Financial Considerations Before Separation & Divorce


#1

Here is my conundrum.

I caught my wife in an affair with a married man (a previous boyfriend of hers). He is very wealthy, and she has filled her pretty little mind with delusions of a future relationship with this man. Personally, I think she’s gone off her rocker and don’t believe for a second that she has a future with this man. But, she’s at a point where there is no convincing her of this.

Here’s the deal. I only have VERBAL evidence, and no hard evidence of adultery. When it comes to legal proceedings, I’m sure that her lawyers will ask me to prove my case and I won’t be able to do so. OK - Fine, that’s life.

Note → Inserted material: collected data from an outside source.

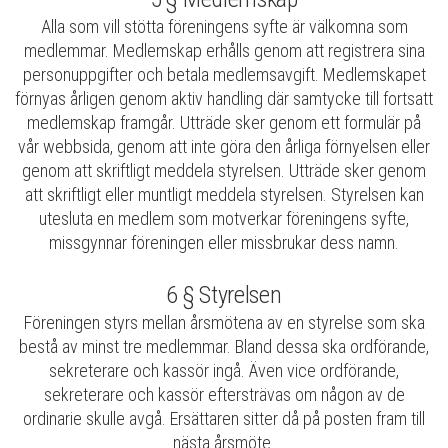
Alla som vill stötta föreningens syfte är välkomna som
medlemmar. Medlemskap erhålls genom att registrera sina
personuppgifter och betala medlemsavgift. Medlemskapet
förnyas årligen genom aktiv handling där samtycke till fortsatt
medlemskap framgår. Utträde sker genom ett formulär på
vår webbsida, genom att inte göra den årliga förnyelsen eller
genom att skriftligt meddela styrelsen. Utträde sker genom
att skriftligt eller muntligt meddela styrelsen. Styrelsen kan
utesluta en medlem som motverkar föreningens syfte,
missgynnar föreningen eller missbrukar dess namn.
6 § Styrelsen
Föreningen styrs mellan årsmötena av en styrelse som ska
bestå av minst tre medlemmar. Bland dessa ska ordförande,
sekreterare och kassör ingå. Även vice ordförande,
sekreterare och kassör eftersträvas om någon av de
ordinarie skulle avgå. Ersättaren sitter då på posten fram till
nästa årsmöte.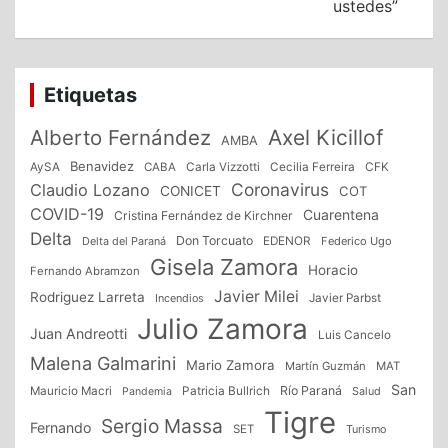
ustedes”
Etiquetas
Alberto Fernández
Axel Kicillof
AMBA
Benavidez
CFK
AySA
CABA
Carla Vizzotti
Cecilia Ferreira
Coronavirus
Claudio Lozano
CONICET
COT
COVID-19
Cuarentena
Cristina Fernández de Kirchner
Delta
Don Torcuato
Delta del Paraná
EDENOR
Federico Ugo
Gisela Zamora
Horacio
Fernando Abramzon
Javier Milei
Rodriguez Larreta
Incendios
Javier Parbst
Julio Zamora
Juan Andreotti
Luis Cancelo
Malena Galmarini
Mario Zamora
Martín Guzmán
MAT
San
Patricia Bullrich
Río Paraná
Mauricio Macri
Salud
Pandemia
Tigre
Sergio Massa
Fernando
SET
Turismo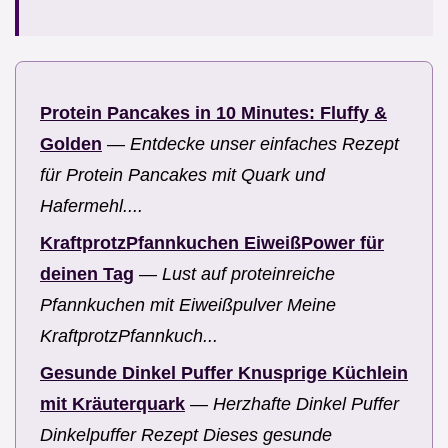
Protein Pancakes in 10 Minutes: Fluffy &
Golden
—
Entdecke unser einfaches Rezept
für Protein Pancakes mit Quark und
Hafermehl....
KraftprotzPfannkuchen EiweißPower für
deinen Tag
—
Lust auf proteinreiche
Pfannkuchen mit Eiweißpulver Meine
KraftprotzPfannkuch...
Gesunde Dinkel Puffer Knusprige Küchlein
mit Kräuterquark
—
Herzhafte Dinkel Puffer
Dinkelpuffer Rezept Dieses gesunde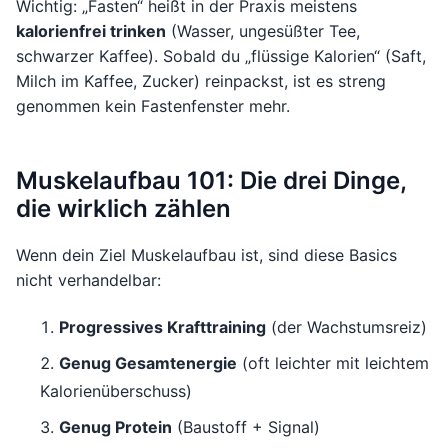
Wichtig: „Fasten“ heißt in der Praxis meistens
kalorienfrei trinken
(Wasser, ungesüßter Tee,
schwarzer Kaffee). Sobald du „flüssige Kalorien“ (Saft,
Milch im Kaffee, Zucker) reinpackst, ist es streng
genommen kein Fastenfenster mehr.
Muskelaufbau 101: Die drei Dinge,
die wirklich zählen
Wenn dein Ziel Muskelaufbau ist, sind diese Basics
nicht verhandelbar:
Progressives Krafttraining
(der Wachstumsreiz)
Genug Gesamtenergie
(oft leichter mit leichtem
Kalorienüberschuss)
Genug Protein
(Baustoff + Signal)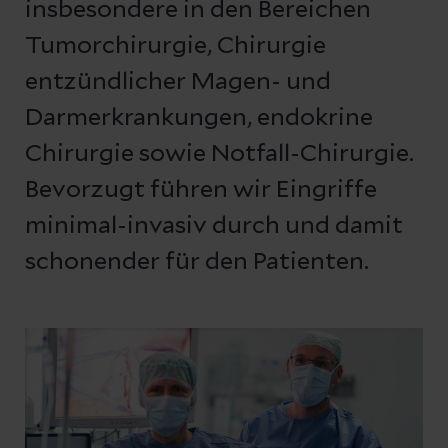
insbesondere in den Bereichen
Tumorchirurgie, Chirurgie
entzündlicher Magen- und
Darmerkrankungen, endokrine
Chirurgie sowie Notfall-Chirurgie.
Bevorzugt führen wir Eingriffe
minimal-invasiv durch und damit
schonender für den Patienten.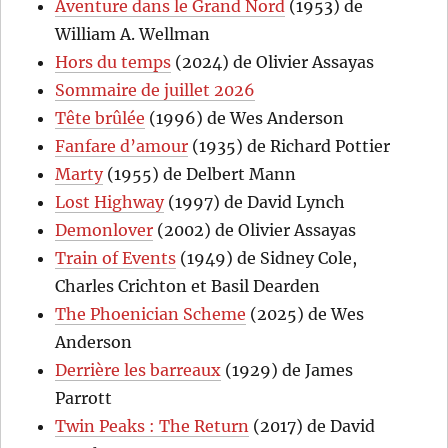
Aventure dans le Grand Nord
(1953) de
William A. Wellman
Hors du temps
(2024) de Olivier Assayas
Sommaire de juillet 2026
Tête brûlée
(1996) de Wes Anderson
Fanfare d’amour
(1935) de Richard Pottier
Marty
(1955) de Delbert Mann
Lost Highway
(1997) de David Lynch
Demonlover
(2002) de Olivier Assayas
Train of Events
(1949) de Sidney Cole,
Charles Crichton et Basil Dearden
The Phoenician Scheme
(2025) de Wes
Anderson
Derrière les barreaux
(1929) de James
Parrott
Twin Peaks : The Return
(2017) de David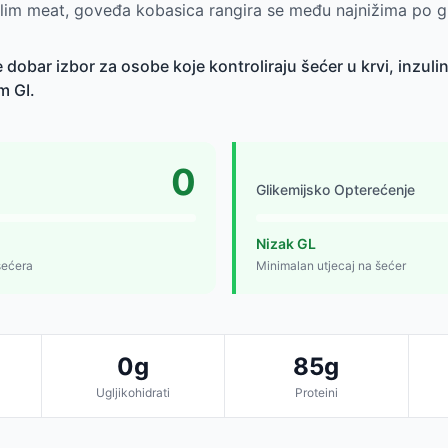
lim meat, goveđa kobasica rangira se među najnižima po g
dobar izbor za osobe koje kontroliraju šećer u krvi, inzulins
m GI.
0
Glikemijsko Opterećenje
Nizak GL
šećera
Minimalan utjecaj na šećer
0g
85g
Ugljikohidrati
Proteini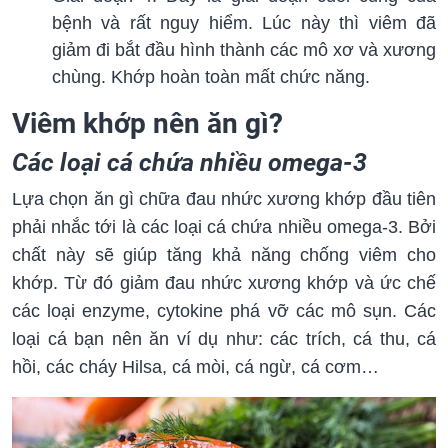
bệnh và rất nguy hiểm. Lúc này thì viêm đã
giảm đi bắt đầu hình thành các mô xơ và xương
chùng. Khớp hoàn toàn mất chức năng.
Viêm khớp nên ăn gì?
Các loại cá chứa nhiều omega-3
Lựa chọn ăn gì chữa đau nhức xương khớp đầu tiên
phải nhắc tới là các loại cá chứa nhiều omega-3. Bởi
chất này sẽ giúp tăng khả năng chống viêm cho
khớp. Từ đó giảm đau nhức xương khớp và ức chế
các loại enzyme, cytokine phá vỡ các mô sụn. Các
loại cá bạn nên ăn ví dụ như: các trích, cá thu, cá
hồi, các cháy Hilsa, cá mòi, cá ngừ, cá cơm…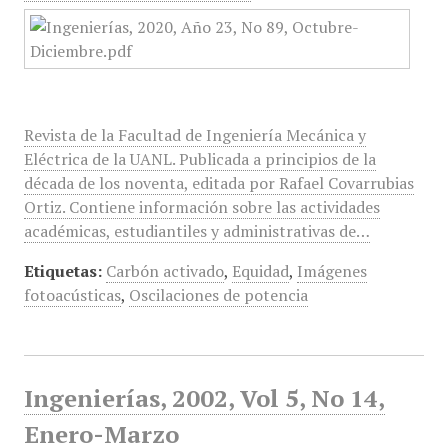
Revista de la Facultad de Ingeniería Mecánica y
Eléctrica de la UANL. Publicada a principios de la
década de los noventa, editada por Rafael Covarrubias
Ortiz. Contiene información sobre las actividades
académicas, estudiantiles y administrativas de…
Etiquetas:
Carbón activado
,
Equidad
,
Imágenes
fotoacústicas
,
Oscilaciones de potencia
Ingenierías, 2002, Vol 5, No 14,
Enero-Marzo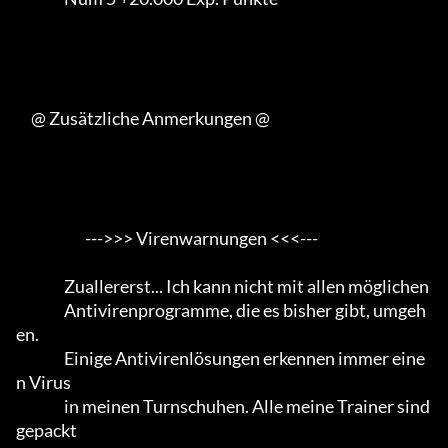
     @ Zusätzliche Anmerkungen @

                       --->>> Virenwarnungen <<<---

                Zuallererst... Ich kann nicht mit allen möglichen

                Antivirenprogramme, die es bisher gibt, umgeh
en.                 

                Einige Antivirenlösungen erkennen immer eine
n Virus

                in meinen Turnschuhen. Alle meine Trainer sind 
gepackt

I don’t think the ball is going to get rolling for another few months. Here’s what I’d like to do. I have a decent sized retirement savings account that she is salivating over (she’s remarked about it a few times). I’d like to take a big piece of that retirement savings and cash it out. I’d send Uncle Sam his share, and the rest I’d use to pay off my student loans (originated prior to our marriage). I think I’m well within my rights to do what I choose when it comes to my own financial assets even within the confines of my (now unhappy) marriage. Am I correct? In no way would my doing this cause financial distress. In fact, it could reasonably be argued that removing this debt would improve our monthly cash flow.


#2

If you can withdraw money from the 401(k) without your wife’s permission, you are correct in that there is technically nothing stopping you. You should know that if you separate, a judge may attribute the amount withdrawn to you in equitable distribution thus giving you less of the 401(k). This may also make it impossible to settle the marital estate without litigation, which always increases the expense of separation.